▸ PROVIDED RECORDS
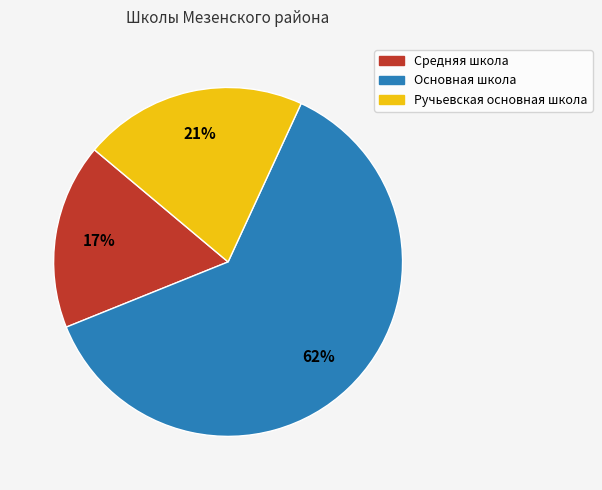

To the nearest percent, what is the difference between the largest and smallest slice percentages?

45%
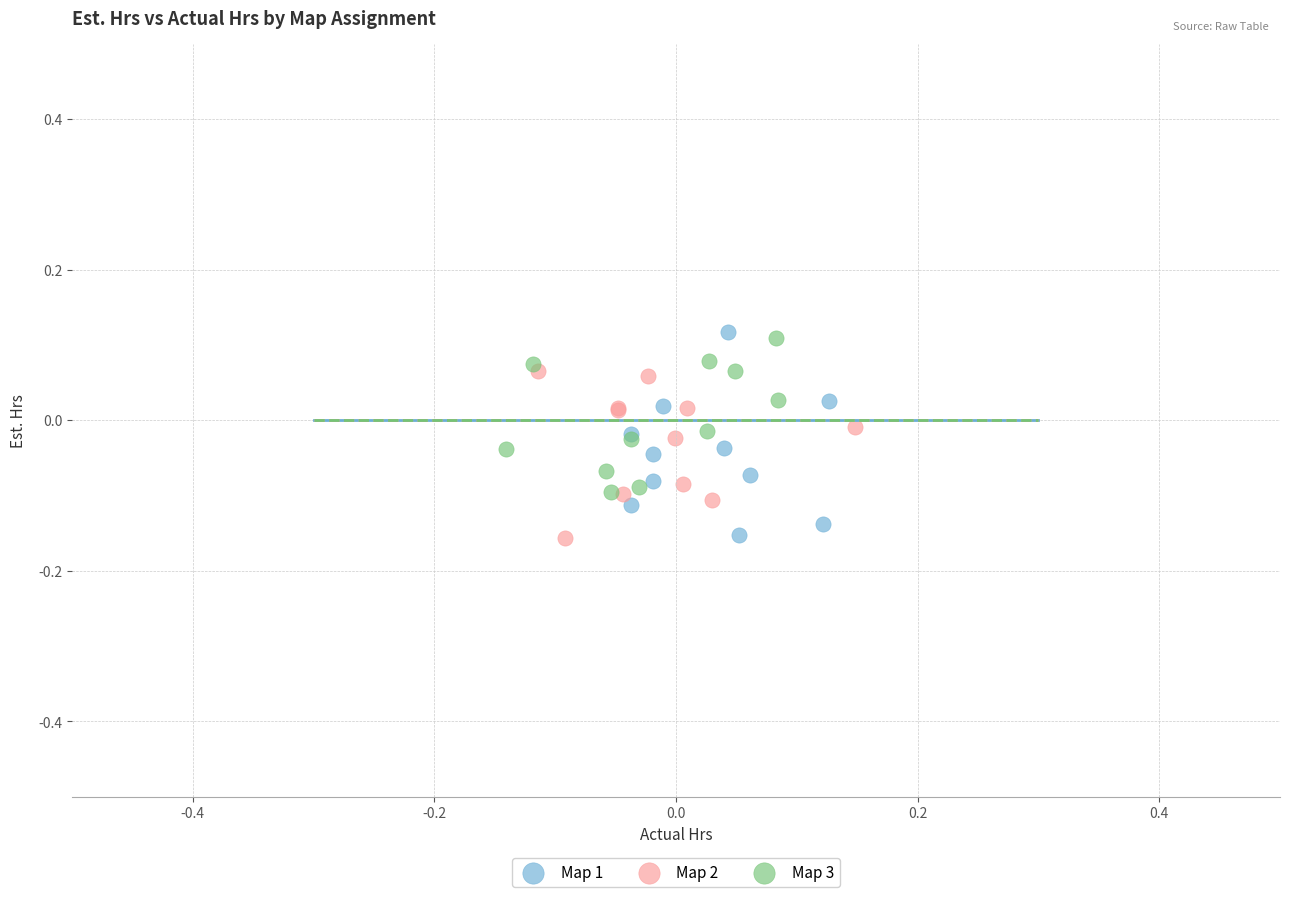

What are all the series names shown in the legend?

Map 1, Map 2, Map 3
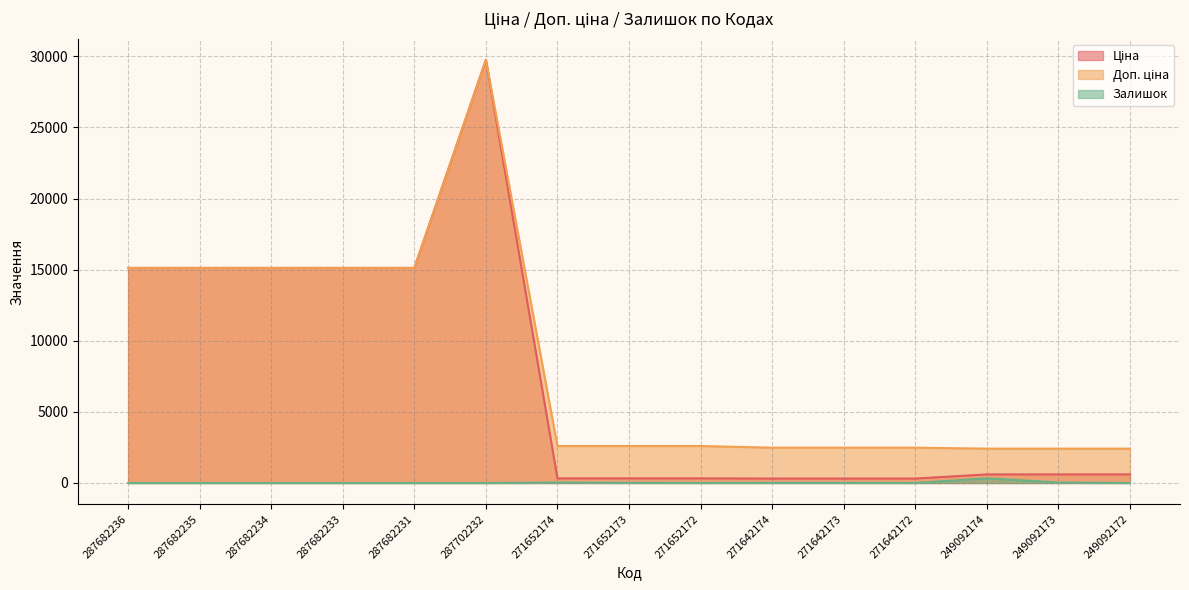

What is the value of the Ціна point at the 9th from the left?

324.8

▸ WORK REQUEST
Starting at the line that contains "Map 1, Map 2, Map 3" and continuing to the end of the records, format each line as a string in a JSON list, one string per line. Leave out blank lines and pictures.

▸ RESULT
[
  "Map 1, Map 2, Map 3",
  "What is the value of the Ціна point at the 9th from the left?",
  "324.8"
]